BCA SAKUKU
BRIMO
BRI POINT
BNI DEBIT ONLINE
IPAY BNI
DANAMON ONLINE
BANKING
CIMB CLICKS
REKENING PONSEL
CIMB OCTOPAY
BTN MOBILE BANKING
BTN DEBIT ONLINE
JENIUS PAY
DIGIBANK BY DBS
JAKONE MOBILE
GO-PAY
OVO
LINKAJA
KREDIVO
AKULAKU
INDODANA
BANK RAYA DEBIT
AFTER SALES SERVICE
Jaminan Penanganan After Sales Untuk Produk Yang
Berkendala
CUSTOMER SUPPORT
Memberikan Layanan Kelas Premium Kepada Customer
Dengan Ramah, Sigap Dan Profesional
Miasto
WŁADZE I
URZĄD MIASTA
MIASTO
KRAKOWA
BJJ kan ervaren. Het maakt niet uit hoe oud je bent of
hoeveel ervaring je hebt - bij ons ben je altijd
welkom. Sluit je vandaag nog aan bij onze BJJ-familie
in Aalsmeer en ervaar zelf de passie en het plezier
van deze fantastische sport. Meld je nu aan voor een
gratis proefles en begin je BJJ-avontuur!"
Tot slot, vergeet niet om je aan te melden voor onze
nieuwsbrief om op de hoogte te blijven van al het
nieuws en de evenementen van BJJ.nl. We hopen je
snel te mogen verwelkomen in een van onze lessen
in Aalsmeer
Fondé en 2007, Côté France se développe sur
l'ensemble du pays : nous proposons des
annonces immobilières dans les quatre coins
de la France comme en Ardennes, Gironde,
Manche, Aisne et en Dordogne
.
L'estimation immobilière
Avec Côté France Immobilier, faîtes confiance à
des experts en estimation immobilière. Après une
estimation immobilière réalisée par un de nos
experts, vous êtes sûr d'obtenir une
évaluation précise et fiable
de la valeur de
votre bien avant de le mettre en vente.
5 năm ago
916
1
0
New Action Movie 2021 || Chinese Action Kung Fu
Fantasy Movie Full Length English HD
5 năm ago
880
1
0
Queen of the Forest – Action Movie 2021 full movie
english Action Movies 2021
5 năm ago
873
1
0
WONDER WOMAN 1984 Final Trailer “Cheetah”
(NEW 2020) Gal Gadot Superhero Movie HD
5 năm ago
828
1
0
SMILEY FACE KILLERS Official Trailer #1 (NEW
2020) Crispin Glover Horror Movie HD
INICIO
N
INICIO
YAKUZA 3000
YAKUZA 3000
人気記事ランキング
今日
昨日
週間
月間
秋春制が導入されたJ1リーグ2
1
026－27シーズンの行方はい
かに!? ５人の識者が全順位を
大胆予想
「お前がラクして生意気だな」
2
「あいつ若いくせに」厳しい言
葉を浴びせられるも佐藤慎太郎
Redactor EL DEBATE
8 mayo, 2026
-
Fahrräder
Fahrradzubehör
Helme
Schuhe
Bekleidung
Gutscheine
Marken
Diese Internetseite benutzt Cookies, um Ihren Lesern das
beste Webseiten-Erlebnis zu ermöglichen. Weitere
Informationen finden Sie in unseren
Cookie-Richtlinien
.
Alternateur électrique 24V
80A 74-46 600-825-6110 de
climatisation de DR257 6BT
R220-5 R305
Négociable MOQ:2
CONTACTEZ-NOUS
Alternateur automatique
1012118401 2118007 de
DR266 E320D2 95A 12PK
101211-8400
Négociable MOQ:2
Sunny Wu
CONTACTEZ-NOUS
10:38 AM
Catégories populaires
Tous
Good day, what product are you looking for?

Task description: Your task is to reproduce all the records above exactly as they appear.

Your response:
BCA SAKUKU
BRIMO
BRI POINT
BNI DEBIT ONLINE
IPAY BNI
DANAMON ONLINE
BANKING
CIMB CLICKS
REKENING PONSEL
CIMB OCTOPAY
BTN MOBILE BANKING
BTN DEBIT ONLINE
JENIUS PAY
DIGIBANK BY DBS
JAKONE MOBILE
GO-PAY
OVO
LINKAJA
KREDIVO
AKULAKU
INDODANA
BANK RAYA DEBIT
AFTER SALES SERVICE
Jaminan Penanganan After Sales Untuk Produk Yang
Berkendala
CUSTOMER SUPPORT
Memberikan Layanan Kelas Premium Kepada Customer
Dengan Ramah, Sigap Dan Profesional
Miasto
WŁADZE I
URZĄD MIASTA
MIASTO
KRAKOWA
BJJ kan ervaren. Het maakt niet uit hoe oud je bent of
hoeveel ervaring je hebt - bij ons ben je altijd
welkom. Sluit je vandaag nog aan bij onze BJJ-familie
in Aalsmeer en ervaar zelf de passie en het plezier
van deze fantastische sport. Meld je nu aan voor een
gratis proefles en begin je BJJ-avontuur!"
Tot slot, vergeet niet om je aan te melden voor onze
nieuwsbrief om op de hoogte te blijven van al het
nieuws en de evenementen van BJJ.nl. We hopen je
snel te mogen verwelkomen in een van onze lessen
in Aalsmeer
Fondé en 2007, Côté France se développe sur
l'ensemble du pays : nous proposons des
annonces immobilières dans les quatre coins
de la France comme en Ardennes, Gironde,
Manche, Aisne et en Dordogne
.
L'estimation immobilière
Avec Côté France Immobilier, faîtes confiance à
des experts en estimation immobilière. Après une
estimation immobilière réalisée par un de nos
experts, vous êtes sûr d'obtenir une
évaluation précise et fiable
de la valeur de
votre bien avant de le mettre en vente.
5 năm ago
916
1
0
New Action Movie 2021 || Chinese Action Kung Fu
Fantasy Movie Full Length English HD
5 năm ago
880
1
0
Queen of the Forest – Action Movie 2021 full movie
english Action Movies 2021
5 năm ago
873
1
0
WONDER WOMAN 1984 Final Trailer “Cheetah”
(NEW 2020) Gal Gadot Superhero Movie HD
5 năm ago
828
1
0
SMILEY FACE KILLERS Official Trailer #1 (NEW
2020) Crispin Glover Horror Movie HD
INICIO
N
INICIO
YAKUZA 3000
YAKUZA 3000
人気記事ランキング
今日
昨日
週間
月間
秋春制が導入されたJ1リーグ2
1
026－27シーズンの行方はい
かに!? ５人の識者が全順位を
大胆予想
「お前がラクして生意気だな」
2
「あいつ若いくせに」厳しい言
葉を浴びせられるも佐藤慎太郎
Redactor EL DEBATE
8 mayo, 2026
-
Fahrräder
Fahrradzubehör
Helme
Schuhe
Bekleidung
Gutscheine
Marken
Diese Internetseite benutzt Cookies, um Ihren Lesern das
beste Webseiten-Erlebnis zu ermöglichen. Weitere
Informationen finden Sie in unseren
Cookie-Richtlinien
.
Alternateur électrique 24V
80A 74-46 600-825-6110 de
climatisation de DR257 6BT
R220-5 R305
Négociable MOQ:2
CONTACTEZ-NOUS
Alternateur automatique
1012118401 2118007 de
DR266 E320D2 95A 12PK
101211-8400
Négociable MOQ:2
Sunny Wu
CONTACTEZ-NOUS
10:38 AM
Catégories populaires
Tous
Good day, what product are you looking for?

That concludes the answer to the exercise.